- [TASK INSTRUCTIONS]:
From the data that follows, print exactly the lines starting at the one containing "14. Wagner: Die Walkuere: Magic Fire" and ending at the one containing "28 October, 2016 | | |"; include both of them and nothing more.

------

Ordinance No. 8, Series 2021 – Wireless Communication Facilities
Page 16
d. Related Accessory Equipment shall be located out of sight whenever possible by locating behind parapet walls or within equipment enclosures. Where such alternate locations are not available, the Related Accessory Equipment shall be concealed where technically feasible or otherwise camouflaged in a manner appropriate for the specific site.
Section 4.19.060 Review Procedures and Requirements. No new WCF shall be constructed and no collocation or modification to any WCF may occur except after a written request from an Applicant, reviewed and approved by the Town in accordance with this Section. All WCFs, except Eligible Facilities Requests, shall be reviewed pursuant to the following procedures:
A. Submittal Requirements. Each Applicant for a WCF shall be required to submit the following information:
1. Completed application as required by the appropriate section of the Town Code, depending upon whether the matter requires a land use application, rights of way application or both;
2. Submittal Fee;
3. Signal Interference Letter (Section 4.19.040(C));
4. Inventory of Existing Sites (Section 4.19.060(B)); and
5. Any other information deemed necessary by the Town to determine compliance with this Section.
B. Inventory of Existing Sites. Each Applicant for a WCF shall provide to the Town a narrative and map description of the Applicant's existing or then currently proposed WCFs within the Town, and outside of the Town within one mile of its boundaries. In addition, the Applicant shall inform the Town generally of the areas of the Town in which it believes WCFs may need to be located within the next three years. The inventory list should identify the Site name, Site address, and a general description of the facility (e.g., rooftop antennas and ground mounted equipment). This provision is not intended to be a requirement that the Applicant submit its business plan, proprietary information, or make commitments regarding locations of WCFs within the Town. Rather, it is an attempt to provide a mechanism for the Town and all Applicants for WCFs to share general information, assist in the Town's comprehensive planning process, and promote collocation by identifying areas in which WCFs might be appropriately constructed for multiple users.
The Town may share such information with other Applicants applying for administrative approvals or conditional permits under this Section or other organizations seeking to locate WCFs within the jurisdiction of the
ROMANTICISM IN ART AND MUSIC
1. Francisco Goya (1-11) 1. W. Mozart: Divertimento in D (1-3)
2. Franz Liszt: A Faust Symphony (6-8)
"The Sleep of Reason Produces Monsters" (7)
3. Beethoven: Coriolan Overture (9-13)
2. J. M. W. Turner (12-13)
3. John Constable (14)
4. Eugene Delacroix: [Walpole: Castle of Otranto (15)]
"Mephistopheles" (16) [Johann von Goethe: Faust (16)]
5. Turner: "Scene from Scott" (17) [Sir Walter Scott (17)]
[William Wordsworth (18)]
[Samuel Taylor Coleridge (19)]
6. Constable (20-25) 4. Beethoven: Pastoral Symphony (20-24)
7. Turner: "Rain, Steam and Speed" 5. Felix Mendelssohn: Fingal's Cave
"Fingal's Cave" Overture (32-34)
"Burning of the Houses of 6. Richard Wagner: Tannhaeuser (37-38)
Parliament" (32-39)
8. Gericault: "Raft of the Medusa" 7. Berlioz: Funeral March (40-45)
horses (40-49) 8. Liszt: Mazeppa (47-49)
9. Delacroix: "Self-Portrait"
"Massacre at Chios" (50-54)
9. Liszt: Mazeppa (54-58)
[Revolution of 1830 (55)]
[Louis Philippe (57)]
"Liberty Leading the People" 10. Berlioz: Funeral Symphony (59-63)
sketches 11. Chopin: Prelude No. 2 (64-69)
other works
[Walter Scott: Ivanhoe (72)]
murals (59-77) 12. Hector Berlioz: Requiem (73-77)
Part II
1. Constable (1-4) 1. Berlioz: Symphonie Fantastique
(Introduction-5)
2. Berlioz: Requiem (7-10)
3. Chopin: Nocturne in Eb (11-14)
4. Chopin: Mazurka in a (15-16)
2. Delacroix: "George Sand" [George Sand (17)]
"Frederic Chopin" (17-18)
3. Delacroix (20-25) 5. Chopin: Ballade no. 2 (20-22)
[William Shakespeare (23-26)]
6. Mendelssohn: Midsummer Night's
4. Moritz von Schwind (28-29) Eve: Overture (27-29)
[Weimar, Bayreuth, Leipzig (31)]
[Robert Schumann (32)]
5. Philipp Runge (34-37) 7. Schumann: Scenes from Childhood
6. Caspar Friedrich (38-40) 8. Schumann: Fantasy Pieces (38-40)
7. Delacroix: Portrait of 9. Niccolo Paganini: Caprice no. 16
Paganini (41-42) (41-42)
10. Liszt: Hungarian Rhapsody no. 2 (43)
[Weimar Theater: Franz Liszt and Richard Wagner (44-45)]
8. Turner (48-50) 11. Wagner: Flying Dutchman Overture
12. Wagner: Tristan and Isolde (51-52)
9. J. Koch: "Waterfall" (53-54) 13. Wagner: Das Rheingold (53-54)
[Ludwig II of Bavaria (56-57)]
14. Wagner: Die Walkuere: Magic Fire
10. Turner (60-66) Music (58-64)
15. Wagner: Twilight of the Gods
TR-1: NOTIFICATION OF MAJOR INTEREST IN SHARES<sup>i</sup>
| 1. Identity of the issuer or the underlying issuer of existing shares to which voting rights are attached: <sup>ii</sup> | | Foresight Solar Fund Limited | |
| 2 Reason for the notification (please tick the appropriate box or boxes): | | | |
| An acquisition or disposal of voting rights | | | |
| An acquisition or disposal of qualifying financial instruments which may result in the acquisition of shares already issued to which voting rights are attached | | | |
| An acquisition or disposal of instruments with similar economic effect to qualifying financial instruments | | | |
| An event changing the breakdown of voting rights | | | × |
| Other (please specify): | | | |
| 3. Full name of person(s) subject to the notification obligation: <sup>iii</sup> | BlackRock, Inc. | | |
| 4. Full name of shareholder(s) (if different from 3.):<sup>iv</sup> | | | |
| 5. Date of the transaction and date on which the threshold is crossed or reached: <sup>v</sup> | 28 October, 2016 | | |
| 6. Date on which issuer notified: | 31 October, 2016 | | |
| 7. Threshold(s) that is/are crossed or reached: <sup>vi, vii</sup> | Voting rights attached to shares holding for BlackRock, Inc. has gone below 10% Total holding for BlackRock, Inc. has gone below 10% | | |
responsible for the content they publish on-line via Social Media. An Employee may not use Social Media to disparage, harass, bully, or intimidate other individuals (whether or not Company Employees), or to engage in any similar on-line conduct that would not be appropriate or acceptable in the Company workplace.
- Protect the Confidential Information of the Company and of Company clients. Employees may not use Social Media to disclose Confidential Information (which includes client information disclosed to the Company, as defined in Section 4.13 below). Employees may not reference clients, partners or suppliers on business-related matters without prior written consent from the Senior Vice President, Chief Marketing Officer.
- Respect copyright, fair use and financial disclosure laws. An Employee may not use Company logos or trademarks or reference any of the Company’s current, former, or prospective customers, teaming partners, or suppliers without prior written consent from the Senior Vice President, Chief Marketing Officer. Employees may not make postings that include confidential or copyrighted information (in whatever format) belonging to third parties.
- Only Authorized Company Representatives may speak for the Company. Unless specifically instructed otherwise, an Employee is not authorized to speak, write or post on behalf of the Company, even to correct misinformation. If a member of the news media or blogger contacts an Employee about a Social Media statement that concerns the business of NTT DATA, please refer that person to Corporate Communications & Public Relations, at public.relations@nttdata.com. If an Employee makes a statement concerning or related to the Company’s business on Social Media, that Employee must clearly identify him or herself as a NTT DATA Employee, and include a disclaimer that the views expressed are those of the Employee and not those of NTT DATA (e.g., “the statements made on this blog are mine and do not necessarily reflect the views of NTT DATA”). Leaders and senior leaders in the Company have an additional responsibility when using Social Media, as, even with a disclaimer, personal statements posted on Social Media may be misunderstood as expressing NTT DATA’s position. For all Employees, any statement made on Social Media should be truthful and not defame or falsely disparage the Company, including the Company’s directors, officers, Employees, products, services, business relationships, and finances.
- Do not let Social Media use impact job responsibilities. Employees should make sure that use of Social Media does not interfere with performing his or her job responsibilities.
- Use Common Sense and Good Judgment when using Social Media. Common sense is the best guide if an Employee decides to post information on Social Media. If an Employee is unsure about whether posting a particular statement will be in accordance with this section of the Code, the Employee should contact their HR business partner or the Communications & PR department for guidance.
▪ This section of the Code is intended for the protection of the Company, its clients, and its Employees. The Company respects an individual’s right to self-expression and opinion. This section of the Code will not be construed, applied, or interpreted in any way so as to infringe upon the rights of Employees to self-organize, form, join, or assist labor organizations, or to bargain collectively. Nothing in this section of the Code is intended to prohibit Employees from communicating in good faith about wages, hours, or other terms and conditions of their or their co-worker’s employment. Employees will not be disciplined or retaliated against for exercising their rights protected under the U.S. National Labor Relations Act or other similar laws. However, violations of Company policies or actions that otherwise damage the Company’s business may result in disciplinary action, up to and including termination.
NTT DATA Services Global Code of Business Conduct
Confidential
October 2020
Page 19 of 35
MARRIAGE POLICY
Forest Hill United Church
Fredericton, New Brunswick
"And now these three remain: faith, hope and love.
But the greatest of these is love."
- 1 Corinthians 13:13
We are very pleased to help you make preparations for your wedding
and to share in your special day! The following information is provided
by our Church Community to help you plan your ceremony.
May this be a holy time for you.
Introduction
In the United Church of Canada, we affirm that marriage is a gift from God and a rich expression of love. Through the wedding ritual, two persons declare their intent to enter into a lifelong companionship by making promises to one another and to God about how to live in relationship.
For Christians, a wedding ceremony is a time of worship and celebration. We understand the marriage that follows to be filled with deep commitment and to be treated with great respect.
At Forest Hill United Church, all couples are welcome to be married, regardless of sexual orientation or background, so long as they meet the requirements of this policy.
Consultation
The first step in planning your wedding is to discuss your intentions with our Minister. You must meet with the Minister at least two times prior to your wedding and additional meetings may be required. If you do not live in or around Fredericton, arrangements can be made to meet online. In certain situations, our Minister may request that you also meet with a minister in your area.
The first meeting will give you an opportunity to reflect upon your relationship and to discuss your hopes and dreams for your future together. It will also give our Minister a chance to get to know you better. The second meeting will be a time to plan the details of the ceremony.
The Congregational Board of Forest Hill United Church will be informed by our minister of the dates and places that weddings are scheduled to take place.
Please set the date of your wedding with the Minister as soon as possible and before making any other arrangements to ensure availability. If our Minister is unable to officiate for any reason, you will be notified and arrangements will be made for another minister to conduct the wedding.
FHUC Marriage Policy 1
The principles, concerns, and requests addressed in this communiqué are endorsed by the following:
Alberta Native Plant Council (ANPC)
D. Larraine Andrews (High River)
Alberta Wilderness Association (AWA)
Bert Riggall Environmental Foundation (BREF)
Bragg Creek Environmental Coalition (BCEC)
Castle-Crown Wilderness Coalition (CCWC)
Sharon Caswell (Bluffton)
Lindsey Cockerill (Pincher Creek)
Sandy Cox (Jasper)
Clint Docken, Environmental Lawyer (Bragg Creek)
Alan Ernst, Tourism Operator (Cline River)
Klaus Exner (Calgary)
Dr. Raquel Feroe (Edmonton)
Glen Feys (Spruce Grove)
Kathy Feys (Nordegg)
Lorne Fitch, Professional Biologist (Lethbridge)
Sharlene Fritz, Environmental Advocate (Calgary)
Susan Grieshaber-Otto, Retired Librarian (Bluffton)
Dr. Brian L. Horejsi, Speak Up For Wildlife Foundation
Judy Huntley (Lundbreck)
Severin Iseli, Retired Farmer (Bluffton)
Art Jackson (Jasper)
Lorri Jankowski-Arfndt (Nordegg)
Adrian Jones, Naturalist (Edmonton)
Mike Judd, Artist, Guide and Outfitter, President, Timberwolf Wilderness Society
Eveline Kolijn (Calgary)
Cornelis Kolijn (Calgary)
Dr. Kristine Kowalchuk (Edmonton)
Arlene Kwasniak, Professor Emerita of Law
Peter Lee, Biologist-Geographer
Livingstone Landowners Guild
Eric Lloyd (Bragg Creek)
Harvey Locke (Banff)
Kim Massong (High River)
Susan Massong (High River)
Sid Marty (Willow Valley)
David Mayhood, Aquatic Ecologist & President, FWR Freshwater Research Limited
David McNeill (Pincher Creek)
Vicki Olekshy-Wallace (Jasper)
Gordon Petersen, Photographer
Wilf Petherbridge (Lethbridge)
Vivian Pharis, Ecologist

------

- [SOLVED PROBLEM]:
14. Wagner: Die Walkuere: Magic Fire
10. Turner (60-66) Music (58-64)
15. Wagner: Twilight of the Gods
TR-1: NOTIFICATION OF MAJOR INTEREST IN SHARES<sup>i</sup>
| 1. Identity of the issuer or the underlying issuer of existing shares to which voting rights are attached: <sup>ii</sup> | | Foresight Solar Fund Limited | |
| 2 Reason for the notification (please tick the appropriate box or boxes): | | | |
| An acquisition or disposal of voting rights | | | |
| An acquisition or disposal of qualifying financial instruments which may result in the acquisition of shares already issued to which voting rights are attached | | | |
| An acquisition or disposal of instruments with similar economic effect to qualifying financial instruments | | | |
| An event changing the breakdown of voting rights | | | × |
| Other (please specify): | | | |
| 3. Full name of person(s) subject to the notification obligation: <sup>iii</sup> | BlackRock, Inc. | | |
| 4. Full name of shareholder(s) (if different from 3.):<sup>iv</sup> | | | |
| 5. Date of the transaction and date on which the threshold is crossed or reached: <sup>v</sup> | 28 October, 2016 | | |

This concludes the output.